I thought I’d figure it out during pregnancy. But, for me, those nine months seemed to amplify my flaws, weaknesses, and failures. They left me feeling like the bitter earth: dry, cracked, and beaten down.

So I looked for the rain, and I began to think of the strong women in my life, many of them mothers. I took comfort in the fact that none of them ever quite had it figured out — and I likely wouldn’t either.

One memory was as present as my craving for Oreos dipped in cookie butter. It was a memory of my own mother on an ordinary night that took place after an ordinary day. I can’t remember what I had for breakfast that morning or how I passed the day, but the answers were probably buttered toast and barefoot. I remember digging fingers still warm from the Oklahoma June sun into cool evening earth as my mother and I worked store-bought, nutrient-rich soil into the hard red clay of her flower beds.

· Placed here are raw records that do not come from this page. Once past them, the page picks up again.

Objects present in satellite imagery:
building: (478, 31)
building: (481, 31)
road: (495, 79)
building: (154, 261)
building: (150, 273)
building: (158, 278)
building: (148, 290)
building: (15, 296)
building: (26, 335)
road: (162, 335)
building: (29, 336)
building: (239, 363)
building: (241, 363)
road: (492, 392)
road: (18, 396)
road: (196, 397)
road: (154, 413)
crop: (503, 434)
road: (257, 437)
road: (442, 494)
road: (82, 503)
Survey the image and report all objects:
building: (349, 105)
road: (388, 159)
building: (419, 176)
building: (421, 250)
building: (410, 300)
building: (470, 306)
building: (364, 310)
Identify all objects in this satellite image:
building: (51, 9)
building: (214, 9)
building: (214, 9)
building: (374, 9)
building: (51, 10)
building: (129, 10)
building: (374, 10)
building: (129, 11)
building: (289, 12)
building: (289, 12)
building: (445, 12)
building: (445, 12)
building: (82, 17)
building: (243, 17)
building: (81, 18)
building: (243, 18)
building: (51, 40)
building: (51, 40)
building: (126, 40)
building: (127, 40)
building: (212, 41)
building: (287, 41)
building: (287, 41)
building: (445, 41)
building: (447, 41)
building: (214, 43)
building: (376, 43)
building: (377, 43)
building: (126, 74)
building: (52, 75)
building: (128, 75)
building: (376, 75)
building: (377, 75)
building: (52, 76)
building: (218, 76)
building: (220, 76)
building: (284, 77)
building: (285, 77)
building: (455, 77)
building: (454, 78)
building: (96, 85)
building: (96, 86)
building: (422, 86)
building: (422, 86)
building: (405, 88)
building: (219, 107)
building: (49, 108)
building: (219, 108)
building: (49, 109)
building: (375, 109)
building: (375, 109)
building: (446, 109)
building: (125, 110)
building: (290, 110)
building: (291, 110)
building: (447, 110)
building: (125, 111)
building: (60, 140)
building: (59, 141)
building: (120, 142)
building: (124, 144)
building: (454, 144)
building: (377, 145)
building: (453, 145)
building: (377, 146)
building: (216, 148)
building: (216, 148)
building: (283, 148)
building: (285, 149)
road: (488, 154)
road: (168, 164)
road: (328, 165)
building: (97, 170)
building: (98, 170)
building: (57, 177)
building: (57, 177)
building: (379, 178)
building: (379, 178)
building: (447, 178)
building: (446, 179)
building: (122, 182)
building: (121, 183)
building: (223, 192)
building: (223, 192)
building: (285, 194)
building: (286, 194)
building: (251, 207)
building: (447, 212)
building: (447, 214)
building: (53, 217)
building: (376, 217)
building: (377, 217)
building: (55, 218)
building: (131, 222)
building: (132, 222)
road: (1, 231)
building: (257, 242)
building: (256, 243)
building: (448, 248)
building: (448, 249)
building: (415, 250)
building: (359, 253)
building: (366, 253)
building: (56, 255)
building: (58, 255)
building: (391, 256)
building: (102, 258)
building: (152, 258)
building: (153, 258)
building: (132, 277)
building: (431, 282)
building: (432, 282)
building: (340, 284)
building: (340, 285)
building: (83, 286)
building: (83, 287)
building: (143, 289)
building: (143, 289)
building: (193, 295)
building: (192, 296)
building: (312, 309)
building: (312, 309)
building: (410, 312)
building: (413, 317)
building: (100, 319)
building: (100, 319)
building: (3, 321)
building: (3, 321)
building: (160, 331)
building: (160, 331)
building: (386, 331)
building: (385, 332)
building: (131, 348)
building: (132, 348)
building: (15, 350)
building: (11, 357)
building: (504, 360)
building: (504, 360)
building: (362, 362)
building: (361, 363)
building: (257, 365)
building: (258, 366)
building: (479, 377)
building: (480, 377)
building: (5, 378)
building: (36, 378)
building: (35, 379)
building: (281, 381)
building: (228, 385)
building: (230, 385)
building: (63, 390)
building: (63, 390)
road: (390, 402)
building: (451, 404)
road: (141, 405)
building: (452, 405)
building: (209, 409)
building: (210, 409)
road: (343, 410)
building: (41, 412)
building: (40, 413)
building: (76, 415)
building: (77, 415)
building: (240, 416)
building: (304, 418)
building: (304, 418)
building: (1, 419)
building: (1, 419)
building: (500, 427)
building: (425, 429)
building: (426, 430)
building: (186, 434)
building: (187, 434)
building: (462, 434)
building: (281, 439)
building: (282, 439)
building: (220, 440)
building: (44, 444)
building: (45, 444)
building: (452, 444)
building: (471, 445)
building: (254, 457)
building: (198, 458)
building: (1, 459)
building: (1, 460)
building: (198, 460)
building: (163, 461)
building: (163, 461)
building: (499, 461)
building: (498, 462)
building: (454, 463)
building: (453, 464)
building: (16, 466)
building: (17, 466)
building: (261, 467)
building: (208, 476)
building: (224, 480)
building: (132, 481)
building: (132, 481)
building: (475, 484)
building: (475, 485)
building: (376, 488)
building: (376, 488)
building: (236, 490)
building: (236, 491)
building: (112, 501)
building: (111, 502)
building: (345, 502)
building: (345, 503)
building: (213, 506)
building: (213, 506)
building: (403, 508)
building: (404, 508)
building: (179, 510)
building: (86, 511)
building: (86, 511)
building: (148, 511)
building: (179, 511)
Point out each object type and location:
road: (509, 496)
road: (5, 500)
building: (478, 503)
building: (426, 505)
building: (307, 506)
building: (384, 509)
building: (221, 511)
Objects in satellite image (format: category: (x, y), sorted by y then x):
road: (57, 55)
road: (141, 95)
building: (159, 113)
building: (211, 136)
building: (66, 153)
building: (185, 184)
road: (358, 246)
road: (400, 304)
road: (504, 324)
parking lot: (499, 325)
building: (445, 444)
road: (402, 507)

I remember how she ripped the spiked holly and sharp box hedges from the ground to make room for free moving native grasses and Chinese lanterns and black-eyed Susans. Cutting her hands and streaking her face with clay and blood. She grew what was hardy and what she loved. The only woman on our block to use instinct over uniformity.

I remember that this is where I came from, and I remember that it was not perfect.

I was born of bitter red clay earth that stained my feet in the summer, became hardened and resistant every winter, and welcomed my mother’s hands when the rain softened it each spring.

Even as I work to figure out who I am in this new phase of life, this memory reminds me how important it is to be resilient. That while I feel my inadequacy acutely, there’s never been a more important reason to move forward, move past, and encourage a resilience that doesn’t wait for the seasons to change. To stretch and grow and forgive in ways I hope will be baked into my son.

I know I can’t hide my imperfections from him forever. But I also know you can enrich the soil that made you. You can make it better. You can rip out the shit that came before, nurture using instinct over uniformity, and find your face streaked with the earth you grew from and the stuff you’ve chosen to plant there yourself.